Of course, all of those are happening now so it is not very bold to suggest that our future will see more verbal communication tools and an increase in their prominence. What is bold is say that we should decrease emphasis on haiku and increase emphasis on speaking. No one will ever say, “Palmer, fire off a haiku to our affiliate in Beijing,” but every day of our lives how we speak will matter. Oddly, my son had haiku units in five different grades but never had one oral communication unit. Yes, after the haiku unit, he was asked to get up and say a haiku poem, but he was never taught how to say that poem well. Lessons about word choice, yes. Lessons about syllables, yes. Lessons about where to put commas, yes. Lessons about adding life to the voice, no. Lessons about speeding up and slowing down for effect, no. Lessons about descriptive hand gestures or body gestures or facial gestures, no.

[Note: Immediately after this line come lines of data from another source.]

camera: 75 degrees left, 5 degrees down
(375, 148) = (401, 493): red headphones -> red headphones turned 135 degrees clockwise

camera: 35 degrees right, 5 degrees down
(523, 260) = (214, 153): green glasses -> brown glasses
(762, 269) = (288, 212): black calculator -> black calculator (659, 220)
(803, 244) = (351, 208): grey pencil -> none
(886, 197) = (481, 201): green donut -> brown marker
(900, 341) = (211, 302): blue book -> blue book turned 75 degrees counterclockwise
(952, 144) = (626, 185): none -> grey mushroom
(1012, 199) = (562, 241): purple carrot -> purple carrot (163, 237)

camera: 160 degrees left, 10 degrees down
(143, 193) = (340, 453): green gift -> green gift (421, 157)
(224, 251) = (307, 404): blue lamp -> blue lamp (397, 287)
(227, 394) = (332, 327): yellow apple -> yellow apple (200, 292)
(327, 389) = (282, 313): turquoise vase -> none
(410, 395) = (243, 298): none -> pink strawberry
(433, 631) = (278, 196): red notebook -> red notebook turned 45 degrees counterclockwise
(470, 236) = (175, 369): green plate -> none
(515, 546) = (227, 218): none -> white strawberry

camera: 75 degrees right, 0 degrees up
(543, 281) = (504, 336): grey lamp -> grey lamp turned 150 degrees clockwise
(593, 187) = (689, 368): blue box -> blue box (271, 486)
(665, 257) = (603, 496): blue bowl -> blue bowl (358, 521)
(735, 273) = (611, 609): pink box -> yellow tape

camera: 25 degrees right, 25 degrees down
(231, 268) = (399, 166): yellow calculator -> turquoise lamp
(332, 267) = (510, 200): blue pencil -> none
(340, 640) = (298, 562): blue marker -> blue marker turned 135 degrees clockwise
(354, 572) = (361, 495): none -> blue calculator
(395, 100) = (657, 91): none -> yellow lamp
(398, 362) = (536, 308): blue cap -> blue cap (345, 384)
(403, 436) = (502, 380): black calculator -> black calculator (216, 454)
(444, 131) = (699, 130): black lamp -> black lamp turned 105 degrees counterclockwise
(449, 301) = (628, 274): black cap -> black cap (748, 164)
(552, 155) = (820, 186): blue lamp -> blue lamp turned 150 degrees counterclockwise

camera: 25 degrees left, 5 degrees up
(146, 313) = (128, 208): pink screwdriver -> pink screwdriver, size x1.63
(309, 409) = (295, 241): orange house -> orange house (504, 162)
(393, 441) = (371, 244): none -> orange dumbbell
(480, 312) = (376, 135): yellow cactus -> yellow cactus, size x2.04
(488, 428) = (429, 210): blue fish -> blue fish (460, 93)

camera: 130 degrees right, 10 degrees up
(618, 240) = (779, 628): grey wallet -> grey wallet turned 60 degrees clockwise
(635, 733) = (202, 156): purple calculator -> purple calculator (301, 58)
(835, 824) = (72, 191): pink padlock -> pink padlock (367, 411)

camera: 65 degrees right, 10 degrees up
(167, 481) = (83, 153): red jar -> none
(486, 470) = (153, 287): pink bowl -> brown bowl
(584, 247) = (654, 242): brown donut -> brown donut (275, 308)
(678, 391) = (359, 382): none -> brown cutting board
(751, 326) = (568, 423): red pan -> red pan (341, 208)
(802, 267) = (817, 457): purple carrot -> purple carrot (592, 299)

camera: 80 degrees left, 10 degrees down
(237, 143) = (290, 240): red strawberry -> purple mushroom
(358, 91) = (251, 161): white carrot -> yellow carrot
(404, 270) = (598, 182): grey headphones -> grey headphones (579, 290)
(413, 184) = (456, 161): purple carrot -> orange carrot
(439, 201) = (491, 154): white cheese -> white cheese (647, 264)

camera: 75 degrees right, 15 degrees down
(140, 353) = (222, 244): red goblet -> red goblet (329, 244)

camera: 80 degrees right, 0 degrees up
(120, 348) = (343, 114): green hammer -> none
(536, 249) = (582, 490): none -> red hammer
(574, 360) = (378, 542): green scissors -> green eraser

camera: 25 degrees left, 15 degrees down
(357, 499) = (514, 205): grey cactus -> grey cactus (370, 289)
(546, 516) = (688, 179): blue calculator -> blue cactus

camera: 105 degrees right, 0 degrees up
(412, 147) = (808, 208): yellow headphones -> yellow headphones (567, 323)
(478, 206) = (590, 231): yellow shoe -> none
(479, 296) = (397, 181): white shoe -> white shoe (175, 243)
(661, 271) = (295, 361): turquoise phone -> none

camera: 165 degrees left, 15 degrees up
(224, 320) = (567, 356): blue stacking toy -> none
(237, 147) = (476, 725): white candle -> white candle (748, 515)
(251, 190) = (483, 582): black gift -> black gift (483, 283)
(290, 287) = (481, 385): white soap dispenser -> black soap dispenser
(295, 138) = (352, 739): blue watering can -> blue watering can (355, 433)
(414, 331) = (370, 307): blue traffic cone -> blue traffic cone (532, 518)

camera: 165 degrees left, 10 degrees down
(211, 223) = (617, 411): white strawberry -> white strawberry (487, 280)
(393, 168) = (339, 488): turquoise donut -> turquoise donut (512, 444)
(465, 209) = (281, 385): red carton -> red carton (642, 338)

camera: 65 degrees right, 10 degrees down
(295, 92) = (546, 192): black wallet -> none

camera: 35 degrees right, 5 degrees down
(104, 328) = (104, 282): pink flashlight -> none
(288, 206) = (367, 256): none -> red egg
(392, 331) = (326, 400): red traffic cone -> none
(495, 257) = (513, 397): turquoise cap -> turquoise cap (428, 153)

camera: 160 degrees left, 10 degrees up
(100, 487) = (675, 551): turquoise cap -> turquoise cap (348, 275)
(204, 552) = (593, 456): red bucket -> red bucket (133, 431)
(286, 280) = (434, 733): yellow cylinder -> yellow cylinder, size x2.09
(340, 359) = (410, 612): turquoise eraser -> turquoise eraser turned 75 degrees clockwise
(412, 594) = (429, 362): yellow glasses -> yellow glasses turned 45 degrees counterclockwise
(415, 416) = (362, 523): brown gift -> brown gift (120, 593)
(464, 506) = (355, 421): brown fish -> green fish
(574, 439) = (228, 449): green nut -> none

It is already true that the odds of professional and social success dramatically improve if you are well spoken. In twenty years, those who speak well will have an even bigger advantage. At some point, schools will be forced to pay attention to this reality. The favorite lessons teachers have trotted out for the last fifty or sixty years will go away, and curricula will be adjusted to specifically teach the most important language art, speaking, as much as the language arts of reading and writing.